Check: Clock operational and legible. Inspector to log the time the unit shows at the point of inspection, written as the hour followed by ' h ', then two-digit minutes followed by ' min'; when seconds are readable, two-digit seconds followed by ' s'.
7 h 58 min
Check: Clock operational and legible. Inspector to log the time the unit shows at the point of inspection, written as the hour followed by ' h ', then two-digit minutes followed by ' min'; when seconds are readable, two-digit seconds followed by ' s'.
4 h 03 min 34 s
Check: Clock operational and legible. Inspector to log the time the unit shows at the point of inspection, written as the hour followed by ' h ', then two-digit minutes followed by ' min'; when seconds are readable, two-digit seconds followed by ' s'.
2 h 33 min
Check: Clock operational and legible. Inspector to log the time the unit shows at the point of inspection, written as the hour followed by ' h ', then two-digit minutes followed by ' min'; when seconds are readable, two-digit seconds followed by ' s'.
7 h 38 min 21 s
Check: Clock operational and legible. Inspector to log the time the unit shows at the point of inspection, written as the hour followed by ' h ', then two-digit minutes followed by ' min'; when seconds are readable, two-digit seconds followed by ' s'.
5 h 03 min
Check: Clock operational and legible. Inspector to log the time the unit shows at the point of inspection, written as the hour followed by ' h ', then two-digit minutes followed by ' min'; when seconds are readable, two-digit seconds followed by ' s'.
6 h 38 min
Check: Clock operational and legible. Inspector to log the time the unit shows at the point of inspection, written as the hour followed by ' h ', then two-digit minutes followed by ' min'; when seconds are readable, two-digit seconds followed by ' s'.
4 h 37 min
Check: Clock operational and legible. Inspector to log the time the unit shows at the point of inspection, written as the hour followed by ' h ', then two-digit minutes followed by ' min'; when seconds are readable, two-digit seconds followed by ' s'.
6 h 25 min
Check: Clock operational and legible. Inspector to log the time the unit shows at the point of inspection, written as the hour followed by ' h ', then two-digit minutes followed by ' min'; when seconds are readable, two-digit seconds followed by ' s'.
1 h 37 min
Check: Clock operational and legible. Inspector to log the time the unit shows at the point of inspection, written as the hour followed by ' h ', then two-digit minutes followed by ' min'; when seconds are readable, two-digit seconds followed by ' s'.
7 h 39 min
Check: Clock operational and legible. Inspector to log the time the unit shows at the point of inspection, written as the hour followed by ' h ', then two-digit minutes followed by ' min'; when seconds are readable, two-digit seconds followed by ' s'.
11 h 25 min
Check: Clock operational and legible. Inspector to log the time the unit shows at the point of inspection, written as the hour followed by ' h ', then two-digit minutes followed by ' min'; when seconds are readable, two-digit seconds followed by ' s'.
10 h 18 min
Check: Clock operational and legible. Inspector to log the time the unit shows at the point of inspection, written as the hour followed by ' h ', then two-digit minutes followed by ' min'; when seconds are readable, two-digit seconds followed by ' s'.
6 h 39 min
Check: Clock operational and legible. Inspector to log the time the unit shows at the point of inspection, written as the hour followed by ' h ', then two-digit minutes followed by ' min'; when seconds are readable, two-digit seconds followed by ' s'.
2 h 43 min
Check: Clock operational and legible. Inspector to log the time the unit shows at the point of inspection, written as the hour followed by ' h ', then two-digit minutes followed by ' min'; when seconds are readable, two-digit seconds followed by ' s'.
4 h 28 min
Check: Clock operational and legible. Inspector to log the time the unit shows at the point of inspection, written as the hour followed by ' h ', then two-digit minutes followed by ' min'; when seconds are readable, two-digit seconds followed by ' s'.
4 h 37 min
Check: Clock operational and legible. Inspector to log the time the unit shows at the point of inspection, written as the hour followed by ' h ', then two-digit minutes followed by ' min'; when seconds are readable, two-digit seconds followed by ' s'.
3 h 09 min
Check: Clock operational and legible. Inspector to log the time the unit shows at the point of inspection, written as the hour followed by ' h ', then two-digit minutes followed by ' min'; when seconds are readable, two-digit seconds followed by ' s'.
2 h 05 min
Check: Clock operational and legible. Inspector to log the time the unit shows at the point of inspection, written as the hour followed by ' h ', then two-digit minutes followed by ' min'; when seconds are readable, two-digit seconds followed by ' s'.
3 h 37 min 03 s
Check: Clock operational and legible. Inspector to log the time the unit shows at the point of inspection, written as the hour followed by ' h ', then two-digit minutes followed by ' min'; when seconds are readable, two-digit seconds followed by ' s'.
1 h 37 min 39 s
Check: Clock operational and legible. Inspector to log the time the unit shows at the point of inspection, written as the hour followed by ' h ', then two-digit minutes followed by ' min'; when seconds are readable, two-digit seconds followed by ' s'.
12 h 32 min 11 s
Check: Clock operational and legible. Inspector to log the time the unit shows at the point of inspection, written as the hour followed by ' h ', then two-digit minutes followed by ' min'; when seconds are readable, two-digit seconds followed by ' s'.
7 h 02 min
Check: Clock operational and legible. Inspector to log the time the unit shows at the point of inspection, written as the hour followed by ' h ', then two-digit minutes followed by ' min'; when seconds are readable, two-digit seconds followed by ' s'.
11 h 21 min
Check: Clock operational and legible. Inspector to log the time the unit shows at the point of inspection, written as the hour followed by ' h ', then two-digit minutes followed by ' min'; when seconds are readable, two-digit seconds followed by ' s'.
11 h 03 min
##########
Copia el tramo de los datos que va desde el comienzo hasta la línea que contiene "4 h 03 min 34 s", ambas incluidas, y sustituye "Inspector" por "Technician" sin tocar nada más.

Check: Clock operational and legible. Technician to log the time the unit shows at the point of inspection, written as the hour followed by ' h ', then two-digit minutes followed by ' min'; when seconds are readable, two-digit seconds followed by ' s'.
7 h 58 min
Check: Clock operational and legible. Technician to log the time the unit shows at the point of inspection, written as the hour followed by ' h ', then two-digit minutes followed by ' min'; when seconds are readable, two-digit seconds followed by ' s'.
4 h 03 min 34 s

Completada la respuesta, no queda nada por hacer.